O que chocou todo mundo foi a sua reação, Dr. Ciccílio ao mandar a escavadeira remover céus e terras (mais terra do que céu), cavar um buraco daqueles no meio da estrada, assim, sem mais nem menos, como se o mundo ao redor lhe pertencesse. Foi prepotência demais, até mesmo para um empreiteiro que insiste em cobrar na Justiça algo em torno de R$ 5 bilhões do povo paranaense por conta da construção da Ferrovia Central do Paraná, de Ponta Grossa a Apucarana, base de toda a sua fortuna. Prepotência até mesmo para um empreiteiro que derrubou um governador, Haroldo Leon Peres, natural de Maringá, ao gravar em plena ditadura militar, uma conversa reveladora dos meandros da corrupção na construção civil. É da vida dos ricos, conclui-se, exercer o mando absoluto, prender e arrebentar, cavar buracos em estradinhas vicinais antes, e conversar com os governantes depois.
Talvez, Dr. Ciccílio, sejam estes, tempos distorcidos mesmo. Tão distorcidos que o poder chamado de público, ao não puni-lo por fechar uma estrada por conta própria, passa a impressão que a sua ira é ética e justa. Por ter costas tão largas, um homem passado dos 70 anos, como o Sr., que já deve ter se saciado de quase tudo e pode se dar ao luxo de desobedecer todas as ordens, deveria ao menos respeitar as espertezas dos mais pobres, que tentam escapulir da cobrança do pedágio. É procedimento parecido com o que o Sr. teve a vida inteira, mas de imensurável insignificância. Agora, imagine o Sr. Dr. Ciccílio se os caminhoneiros e os mais pobres tivessem reagido com tal violência e tal prepotência a cada vez que tilintou R$10 real no seu cofre, nos últimos 40 anos, como fruto da sua própria esperteza?

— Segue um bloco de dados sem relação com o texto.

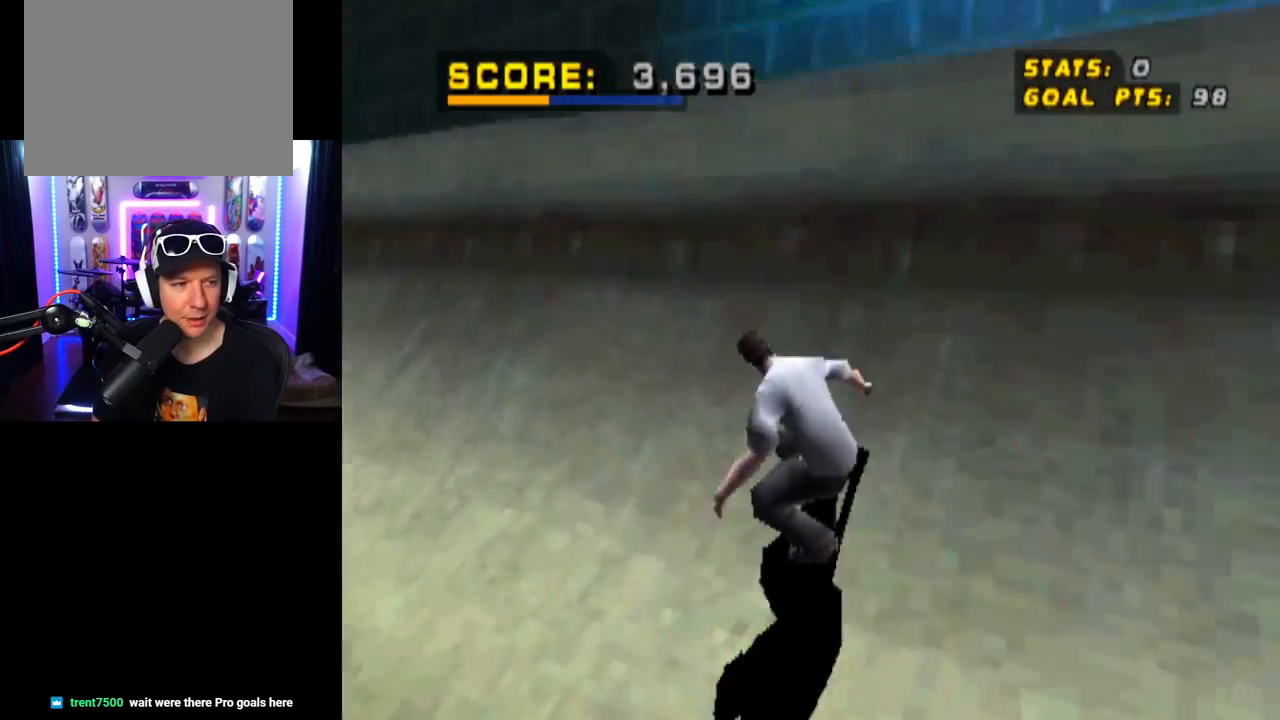
{"buttons": ["DPAD_RIGHT"], "left_stick": "center", "right_stick": "center", "events": [[50, "DPAD_UP", "down"], [117, "DPAD_UP", "up"], [134, "CROSS", "up"], [134, "DPAD_RIGHT", "down"], [184, "DPAD_DOWN", "down"], [234, "SQUARE", "down"], [434, "DPAD_DOWN", "up"], [484, "SQUARE", "up"]]}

* Ciccilio Rego Almeida é dono da Ecovia, concessionária do Pedágio da estrada das Praias. Há 15 dias mandou cavar um buraco no meio de uma estrada vicinal de 14 kms que caminhoneiros e moradores da região estavam usando para burlar o Pedágio. Foi orientado pelo Governo a tapar o buraco, sem qualquer punição.